The Restorative Effects of an Accomplishment, Any Accomplishment
It's Saturday at 5:15 am and I'm awake, anticipating my cat alarm clock will go off at any moment to say "feed me." She does this every morning sometimes starting at 4, meowing and gently touching me on the forehead with her paw to rouse me. She wants to eat. But she doesn't seem to understand on Saturdays I can sleep in, as long as I can fend off thinking of all the things I have to do today.
I get up cautiously so as not to re-injure my lower back. I've been moving very slowly the last few months, like an old man I see hunched over near work. I don't want to end up like him but it's getting close: too close for comfort. I have a lot to do today. Is my tooth hurting again? I can only take one physical malady at a time before I start the day ruminating.

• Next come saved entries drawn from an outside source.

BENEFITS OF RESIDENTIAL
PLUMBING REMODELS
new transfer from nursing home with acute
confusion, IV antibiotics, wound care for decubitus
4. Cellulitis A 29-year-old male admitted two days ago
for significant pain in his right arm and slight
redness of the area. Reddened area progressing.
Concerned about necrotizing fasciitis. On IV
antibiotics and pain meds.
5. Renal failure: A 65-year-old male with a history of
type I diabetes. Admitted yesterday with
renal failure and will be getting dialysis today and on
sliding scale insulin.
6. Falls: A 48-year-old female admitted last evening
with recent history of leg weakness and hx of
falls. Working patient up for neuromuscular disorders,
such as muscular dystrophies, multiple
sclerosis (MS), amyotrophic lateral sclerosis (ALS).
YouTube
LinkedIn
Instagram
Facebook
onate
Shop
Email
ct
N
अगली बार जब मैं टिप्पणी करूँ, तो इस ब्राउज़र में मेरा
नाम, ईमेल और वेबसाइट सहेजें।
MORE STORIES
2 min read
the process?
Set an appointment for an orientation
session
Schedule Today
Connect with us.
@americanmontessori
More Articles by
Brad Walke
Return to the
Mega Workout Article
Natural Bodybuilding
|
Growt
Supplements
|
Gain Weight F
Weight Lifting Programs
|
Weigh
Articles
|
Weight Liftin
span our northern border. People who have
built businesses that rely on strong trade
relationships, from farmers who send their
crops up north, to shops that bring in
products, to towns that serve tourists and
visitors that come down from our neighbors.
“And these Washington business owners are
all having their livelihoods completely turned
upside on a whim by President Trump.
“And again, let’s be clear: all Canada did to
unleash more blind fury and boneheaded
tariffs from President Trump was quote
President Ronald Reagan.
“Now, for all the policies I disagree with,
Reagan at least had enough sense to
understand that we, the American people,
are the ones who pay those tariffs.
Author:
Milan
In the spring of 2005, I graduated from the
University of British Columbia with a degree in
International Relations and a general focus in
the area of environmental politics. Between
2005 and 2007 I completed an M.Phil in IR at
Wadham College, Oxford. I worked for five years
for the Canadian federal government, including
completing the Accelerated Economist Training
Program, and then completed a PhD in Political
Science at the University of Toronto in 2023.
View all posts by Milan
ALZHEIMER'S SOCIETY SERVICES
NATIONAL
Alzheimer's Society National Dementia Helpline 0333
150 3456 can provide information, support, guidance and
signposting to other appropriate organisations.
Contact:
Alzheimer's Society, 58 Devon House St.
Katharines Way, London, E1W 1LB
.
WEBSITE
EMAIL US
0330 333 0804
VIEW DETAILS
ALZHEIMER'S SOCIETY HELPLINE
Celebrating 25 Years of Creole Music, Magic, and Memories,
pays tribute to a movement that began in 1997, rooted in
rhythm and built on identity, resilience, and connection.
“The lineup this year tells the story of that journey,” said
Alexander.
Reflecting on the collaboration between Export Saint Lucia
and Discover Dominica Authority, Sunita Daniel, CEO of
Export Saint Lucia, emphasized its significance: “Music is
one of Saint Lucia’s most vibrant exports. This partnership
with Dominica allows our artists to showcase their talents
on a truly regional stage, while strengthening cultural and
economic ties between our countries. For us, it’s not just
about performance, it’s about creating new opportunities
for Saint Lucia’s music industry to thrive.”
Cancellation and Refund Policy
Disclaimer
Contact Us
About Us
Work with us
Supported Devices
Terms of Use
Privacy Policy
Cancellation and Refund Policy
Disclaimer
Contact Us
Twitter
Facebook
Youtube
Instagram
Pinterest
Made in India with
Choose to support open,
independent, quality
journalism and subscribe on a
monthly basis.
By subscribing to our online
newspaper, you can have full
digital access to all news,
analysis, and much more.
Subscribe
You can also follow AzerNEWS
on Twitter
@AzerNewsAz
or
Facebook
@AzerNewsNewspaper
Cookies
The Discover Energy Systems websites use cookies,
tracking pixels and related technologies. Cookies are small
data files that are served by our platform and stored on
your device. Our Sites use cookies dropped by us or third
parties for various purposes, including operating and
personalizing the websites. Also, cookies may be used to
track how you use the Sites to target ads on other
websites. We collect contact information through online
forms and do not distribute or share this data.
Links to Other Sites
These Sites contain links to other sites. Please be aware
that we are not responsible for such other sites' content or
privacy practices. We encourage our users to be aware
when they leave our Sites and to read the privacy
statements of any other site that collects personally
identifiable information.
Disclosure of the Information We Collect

I'm waiting for an important phone call. I want to write another blog post. I'm collaborating on an art project. I need to get a friend some info for a grant proposal. I'm trying to find a live photo printer who can reprint some of my photographs for a library that's decided to buy my work. (Years of no sales end exactly two weeks after I dismantled my darkroom. The irony isn't lost on me.) I'm trying to find images that will make my PowerPoint presentation shine at the conference I will be speaking at in April. And, of course, Mercury is in retrograde again.
My days always start out with a lot of promise, the promise that by the end of the day I will have accomplished an assortment of glorious things. Hope is always on the horizon as the sun rises. As the sun sets, ending with a full list of these achievements is how I evaluate the success of each day. Doesn't everybody?